In Music for Wood and Strings (2013), Dessner creates a 31-minute work in a series devoted to exploring the sound world, and perhaps the gestures and sensibilities, of what he calls “traditional American string music.” (My musical childhood was dominated by banjos and bluegrass music, so I hear the piece through that tradition.) It is scored for percussion and an ensemble of new instruments called chordsticks (developed in collaboration with the instrument builder Aron Sanchez). As Dessner writes, “a cross between a hammer dulcimer and an electric guitar, the four chordsticks are strung with 8 strings and tuned to two open chords so that Sō Percussion can use pencils, bows and mallets to sound either harmony, or play individual strings – creating melodies, tremolos and drones.” In addition, the bass instrument includes one fretted string that facilitates the playing of melodic lines. You can see photographs here.

The alert reader will readily intuit that two open chords does not make for varied harmonies—in that sense, at least, Wood and Strings evokes early minimalism, works like Gavin Bryars’s The Sinking of the Titanic (1969–1972) and Brian Eno’s Discreet Music (1975), and, contemporaneously, the processed violin music in the Cyclic Symphony (2009) by Joshua Carro. The work seems to vacillate among various drone chords—F major, C major, F Lydian, D minor strike me as particularly prominent—that are animated by all kinds of mallet and bowing techniques and, not frequently, incisive and propulsive rhythmic patterns. The resonant open strings and amplification create, within this deceptively simple framework, a great variety of timbres, the overtones often strongly present.

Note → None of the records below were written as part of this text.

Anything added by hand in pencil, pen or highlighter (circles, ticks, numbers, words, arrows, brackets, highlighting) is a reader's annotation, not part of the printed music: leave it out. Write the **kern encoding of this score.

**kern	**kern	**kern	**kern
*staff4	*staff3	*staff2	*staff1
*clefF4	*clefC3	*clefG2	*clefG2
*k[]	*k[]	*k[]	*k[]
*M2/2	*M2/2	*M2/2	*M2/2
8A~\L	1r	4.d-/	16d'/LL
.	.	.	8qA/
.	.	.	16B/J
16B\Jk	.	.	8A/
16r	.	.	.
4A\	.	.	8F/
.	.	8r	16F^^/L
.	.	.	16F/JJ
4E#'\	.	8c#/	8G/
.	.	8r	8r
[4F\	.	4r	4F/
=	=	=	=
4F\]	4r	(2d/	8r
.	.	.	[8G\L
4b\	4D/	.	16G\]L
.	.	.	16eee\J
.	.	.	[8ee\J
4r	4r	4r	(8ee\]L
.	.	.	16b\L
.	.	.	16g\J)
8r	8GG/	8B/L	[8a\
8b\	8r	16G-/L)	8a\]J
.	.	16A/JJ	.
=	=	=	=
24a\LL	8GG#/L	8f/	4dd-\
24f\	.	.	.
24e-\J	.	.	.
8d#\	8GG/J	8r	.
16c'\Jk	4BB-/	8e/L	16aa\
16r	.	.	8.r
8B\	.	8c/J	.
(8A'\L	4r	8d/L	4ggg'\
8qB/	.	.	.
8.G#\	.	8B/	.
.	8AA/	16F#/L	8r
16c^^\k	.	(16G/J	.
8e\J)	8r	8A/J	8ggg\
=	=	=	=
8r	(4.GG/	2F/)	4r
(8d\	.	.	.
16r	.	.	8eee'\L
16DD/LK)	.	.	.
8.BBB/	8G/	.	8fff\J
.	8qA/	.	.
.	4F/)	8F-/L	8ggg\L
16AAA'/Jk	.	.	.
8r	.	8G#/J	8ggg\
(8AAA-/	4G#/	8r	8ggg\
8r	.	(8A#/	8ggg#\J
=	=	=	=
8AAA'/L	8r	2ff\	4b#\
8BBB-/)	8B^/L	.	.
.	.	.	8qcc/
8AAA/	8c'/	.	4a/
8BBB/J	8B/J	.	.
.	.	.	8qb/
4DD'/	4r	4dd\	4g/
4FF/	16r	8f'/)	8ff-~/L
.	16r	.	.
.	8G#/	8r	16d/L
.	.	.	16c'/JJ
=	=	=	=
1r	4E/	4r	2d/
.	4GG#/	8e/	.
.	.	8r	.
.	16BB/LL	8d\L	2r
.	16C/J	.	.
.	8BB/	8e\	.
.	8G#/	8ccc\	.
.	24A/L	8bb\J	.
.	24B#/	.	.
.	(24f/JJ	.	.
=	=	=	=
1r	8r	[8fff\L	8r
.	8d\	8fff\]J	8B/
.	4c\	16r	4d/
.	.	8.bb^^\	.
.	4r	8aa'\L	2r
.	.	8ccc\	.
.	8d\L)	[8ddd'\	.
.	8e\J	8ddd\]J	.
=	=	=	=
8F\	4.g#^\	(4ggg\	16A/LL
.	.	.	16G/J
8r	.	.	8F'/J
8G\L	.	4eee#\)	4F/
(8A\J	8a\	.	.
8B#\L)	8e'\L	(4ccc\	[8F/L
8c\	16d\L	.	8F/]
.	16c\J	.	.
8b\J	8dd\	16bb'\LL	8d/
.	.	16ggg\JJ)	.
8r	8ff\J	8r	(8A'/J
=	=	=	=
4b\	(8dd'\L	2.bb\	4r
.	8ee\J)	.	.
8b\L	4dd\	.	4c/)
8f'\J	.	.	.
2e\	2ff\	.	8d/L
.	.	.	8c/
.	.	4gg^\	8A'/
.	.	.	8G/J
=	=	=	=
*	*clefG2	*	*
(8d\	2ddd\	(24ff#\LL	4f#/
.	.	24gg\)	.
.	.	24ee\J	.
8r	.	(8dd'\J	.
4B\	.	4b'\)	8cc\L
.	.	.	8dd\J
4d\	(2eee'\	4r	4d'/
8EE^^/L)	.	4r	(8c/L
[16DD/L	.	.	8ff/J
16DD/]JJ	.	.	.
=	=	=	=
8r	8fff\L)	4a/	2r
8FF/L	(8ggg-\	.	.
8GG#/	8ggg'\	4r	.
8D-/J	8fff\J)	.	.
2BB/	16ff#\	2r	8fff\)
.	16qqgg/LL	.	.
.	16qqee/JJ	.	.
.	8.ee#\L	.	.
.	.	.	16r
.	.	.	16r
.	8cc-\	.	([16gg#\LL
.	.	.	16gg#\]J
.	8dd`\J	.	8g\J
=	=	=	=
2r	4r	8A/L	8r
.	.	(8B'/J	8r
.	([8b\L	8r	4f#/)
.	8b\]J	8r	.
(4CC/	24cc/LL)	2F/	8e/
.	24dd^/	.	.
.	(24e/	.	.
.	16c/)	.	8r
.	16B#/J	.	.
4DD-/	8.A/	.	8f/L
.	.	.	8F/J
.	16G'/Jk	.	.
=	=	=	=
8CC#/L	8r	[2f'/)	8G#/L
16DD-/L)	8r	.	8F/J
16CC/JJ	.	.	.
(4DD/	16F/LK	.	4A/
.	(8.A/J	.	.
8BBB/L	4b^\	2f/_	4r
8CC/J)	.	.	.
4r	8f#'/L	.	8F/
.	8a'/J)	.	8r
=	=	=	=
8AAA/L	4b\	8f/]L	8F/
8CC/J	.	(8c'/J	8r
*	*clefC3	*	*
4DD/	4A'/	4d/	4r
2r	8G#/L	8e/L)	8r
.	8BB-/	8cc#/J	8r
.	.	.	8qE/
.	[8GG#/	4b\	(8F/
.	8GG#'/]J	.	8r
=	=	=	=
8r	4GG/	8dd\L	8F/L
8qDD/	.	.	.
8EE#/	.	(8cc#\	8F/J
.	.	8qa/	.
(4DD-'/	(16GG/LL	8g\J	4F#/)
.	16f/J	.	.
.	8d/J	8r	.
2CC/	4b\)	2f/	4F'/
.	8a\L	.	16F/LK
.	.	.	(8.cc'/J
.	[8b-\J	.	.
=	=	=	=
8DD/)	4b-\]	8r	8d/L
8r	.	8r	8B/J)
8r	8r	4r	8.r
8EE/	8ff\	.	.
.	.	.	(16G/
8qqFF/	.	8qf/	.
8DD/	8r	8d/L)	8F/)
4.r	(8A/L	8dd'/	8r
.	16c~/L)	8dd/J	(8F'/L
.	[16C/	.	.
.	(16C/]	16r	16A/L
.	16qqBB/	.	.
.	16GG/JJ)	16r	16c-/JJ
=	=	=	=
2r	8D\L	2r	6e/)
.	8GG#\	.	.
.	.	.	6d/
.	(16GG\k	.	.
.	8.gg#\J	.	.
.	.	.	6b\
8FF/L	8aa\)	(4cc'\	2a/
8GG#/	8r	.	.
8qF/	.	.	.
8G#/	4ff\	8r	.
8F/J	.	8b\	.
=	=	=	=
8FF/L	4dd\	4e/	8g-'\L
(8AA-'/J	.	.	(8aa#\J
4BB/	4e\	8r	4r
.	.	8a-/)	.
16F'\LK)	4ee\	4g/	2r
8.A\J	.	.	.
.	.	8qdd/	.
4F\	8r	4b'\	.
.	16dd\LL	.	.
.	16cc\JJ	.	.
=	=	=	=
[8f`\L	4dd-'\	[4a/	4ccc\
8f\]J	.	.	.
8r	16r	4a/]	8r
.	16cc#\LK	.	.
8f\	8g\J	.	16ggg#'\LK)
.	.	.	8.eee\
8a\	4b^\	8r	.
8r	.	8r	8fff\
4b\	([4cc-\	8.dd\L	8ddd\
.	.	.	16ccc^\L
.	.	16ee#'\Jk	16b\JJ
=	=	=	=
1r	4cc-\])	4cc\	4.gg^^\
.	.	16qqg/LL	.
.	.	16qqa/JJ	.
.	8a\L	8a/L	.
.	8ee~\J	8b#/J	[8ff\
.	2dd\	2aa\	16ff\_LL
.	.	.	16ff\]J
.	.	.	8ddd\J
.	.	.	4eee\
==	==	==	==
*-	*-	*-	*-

But the work succeeds, additionally, as an extended composition. Its nine sections are played attacca but clearly work toward an ecstatic climax in the eighth section (by far the strongest) and a quiet coda—marked by slow glissandos ascending toward the highest register of the instruments: as the only portion of the work that includes pitches outside of the open-string tunings, this moment is especially poignant. (I should mention that the CD includes the nine sections as separate tracks—presumably for “song shuffle” play—and as one long, continuous one.)

As for the performance, Sō Percussion is at their usual, extraordinary best. They are precise, highly musical and enthusiastic, and have just enough give-and-take in their realization of the rhythms to imbue Dessner’s music with the vitality that it deserves.